Now that you know that, back to part 2 of my dream....I was suddenly at Melissa Howard's house with my real older sister and she had gotten much, much fatter. Far fatter than I had ever seen her before. She had her baby two, a girl who was a few months old. Anyway, I was highly confused because all of a sudden I was at her house but didn't realize how I had gotten there, where she lived, or why I was there. Then my sister explains to me that I had gone brain dead again when we had planned to go over there and on the way to her house. I think to myself, 'Oh, okay, that makes sense then.' Then I walk around her house and realize it is not a house at all, but an apartment that looks a lot like my own apartment. I go outside to see if she lives in the same exact apartment complex as I do, but on the outside it looks way different. Then I go back inside the apartment and it suddenly looks really different inside too, and nothing like my apartment. Not that it got any bigger or better, but the size of the rooms, color of the carpets, and the layout was way different. Then I ask her how much she pays for rent and she tells me $625 a month. Then I get all excited and rub it in her face that my apartment is just as big & good as hers, yet I pay only $525 a month. Then I leave her apartment wondering what's around it and where it's at and stuff and I find out that my apartment complex happens to be right next to her apartment complex, so I just walk home. And that's the end of that dream.

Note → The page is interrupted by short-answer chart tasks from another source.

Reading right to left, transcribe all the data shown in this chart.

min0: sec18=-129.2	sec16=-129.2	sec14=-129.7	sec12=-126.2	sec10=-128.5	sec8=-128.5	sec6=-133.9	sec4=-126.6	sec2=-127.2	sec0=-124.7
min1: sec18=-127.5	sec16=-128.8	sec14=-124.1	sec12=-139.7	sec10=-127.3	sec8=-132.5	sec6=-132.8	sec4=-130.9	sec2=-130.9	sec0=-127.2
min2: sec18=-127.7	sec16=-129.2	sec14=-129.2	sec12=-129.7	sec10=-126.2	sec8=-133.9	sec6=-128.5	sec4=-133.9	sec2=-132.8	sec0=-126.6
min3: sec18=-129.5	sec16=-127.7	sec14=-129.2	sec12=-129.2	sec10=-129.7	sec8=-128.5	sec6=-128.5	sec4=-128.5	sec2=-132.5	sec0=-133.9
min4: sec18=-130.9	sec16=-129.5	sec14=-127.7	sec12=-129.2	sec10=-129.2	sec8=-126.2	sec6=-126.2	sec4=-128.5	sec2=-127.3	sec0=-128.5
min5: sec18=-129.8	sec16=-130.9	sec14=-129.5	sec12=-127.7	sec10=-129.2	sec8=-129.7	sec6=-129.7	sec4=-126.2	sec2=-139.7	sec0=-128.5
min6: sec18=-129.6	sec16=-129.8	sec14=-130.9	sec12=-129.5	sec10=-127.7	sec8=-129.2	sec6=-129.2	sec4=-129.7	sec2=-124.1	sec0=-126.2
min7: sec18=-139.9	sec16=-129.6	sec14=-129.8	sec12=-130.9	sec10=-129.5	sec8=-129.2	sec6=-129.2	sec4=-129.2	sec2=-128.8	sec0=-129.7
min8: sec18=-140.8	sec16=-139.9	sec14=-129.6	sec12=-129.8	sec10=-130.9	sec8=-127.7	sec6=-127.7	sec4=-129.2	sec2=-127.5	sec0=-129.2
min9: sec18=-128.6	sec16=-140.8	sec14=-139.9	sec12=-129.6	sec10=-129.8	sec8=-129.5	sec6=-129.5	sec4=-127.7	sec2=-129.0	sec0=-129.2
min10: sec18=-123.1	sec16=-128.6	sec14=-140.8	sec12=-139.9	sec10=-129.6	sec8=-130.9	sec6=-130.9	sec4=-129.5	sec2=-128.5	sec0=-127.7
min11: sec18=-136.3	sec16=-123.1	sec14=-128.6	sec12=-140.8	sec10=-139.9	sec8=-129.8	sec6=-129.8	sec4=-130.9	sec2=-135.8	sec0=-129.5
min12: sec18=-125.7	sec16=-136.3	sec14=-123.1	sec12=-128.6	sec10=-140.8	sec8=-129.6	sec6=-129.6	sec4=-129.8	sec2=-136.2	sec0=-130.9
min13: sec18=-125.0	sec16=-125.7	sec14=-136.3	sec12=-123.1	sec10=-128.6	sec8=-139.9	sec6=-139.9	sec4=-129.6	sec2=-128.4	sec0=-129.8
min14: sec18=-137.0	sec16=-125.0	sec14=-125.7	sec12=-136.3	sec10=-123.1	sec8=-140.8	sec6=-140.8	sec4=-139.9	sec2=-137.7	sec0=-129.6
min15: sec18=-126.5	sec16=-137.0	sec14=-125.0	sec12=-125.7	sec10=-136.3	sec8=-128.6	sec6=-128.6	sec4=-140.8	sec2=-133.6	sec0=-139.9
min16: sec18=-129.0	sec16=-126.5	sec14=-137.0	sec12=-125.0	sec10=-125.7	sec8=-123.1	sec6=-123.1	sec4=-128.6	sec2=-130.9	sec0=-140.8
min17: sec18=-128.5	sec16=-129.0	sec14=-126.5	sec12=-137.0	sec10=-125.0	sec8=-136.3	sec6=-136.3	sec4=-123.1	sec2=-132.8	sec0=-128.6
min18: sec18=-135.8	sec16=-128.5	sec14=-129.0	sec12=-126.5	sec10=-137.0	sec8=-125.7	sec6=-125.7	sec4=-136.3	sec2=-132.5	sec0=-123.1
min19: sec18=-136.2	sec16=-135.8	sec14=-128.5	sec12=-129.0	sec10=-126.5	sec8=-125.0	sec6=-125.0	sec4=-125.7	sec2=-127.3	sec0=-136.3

And then I had a totally different dream.....I get a message on my phone, an angry message, from Glenna Boster (lady in her 60's who was my boss at Shopko & haven't seen or heard from in about a year), and she says she can't believe I didn't come and visit her in the hospital when she found out she had cancer. She says on the message she wishes I would come and visit and she can't believe I didn't visit so far. So I go to St. Al's to see her, but I don't interrupt when I notice she is currently talking in a support group, but not a support group for cancer patients, instead it's a lesbian support group. So I'm standing at the doorway of the support group room just watching them and nobody notices me. I'm really confused in my dream why she's in a lesbian support group, since she had always appeared to be a happily married woman. Then all of a sudden I'm in a church and Glenna is sitting on one of the pews. I walk up to her and say I got her message on the phone so I wanted to see her, but I didn't even know she had cancer until I got the message. She doesn't look convinced and kind of snubs me, not saying anything. So I go sit at a different pew with Ben when I notice Eminem is in that church, sitting in another pew talking to this kid named Justin who had a crush on me in the 6th grade. Justin is talking to Eminem about how is dream job is to make hamburgers at a fast-food restaurant and he says he wants to do that for the rest of his life. Unfortunately, he hasn't gotten that job yet, but he says his only goal in life is to get that job, then to find a girl who would marry a guy who's total aspirations in life is just flipping burgers. Then Eminem tells him he won't ever find a girl who will want to marry him if he plans to just flip burgers for the rest of his life.

Then Eminem goes up in front of the church and sings a song. Not a rap song, but a pretty church song. No one else seems to know he is Eminem but me, and everyone just acts as though he's a nice church kid and not a celebrity.

My dreaming ends there. Strange, huh?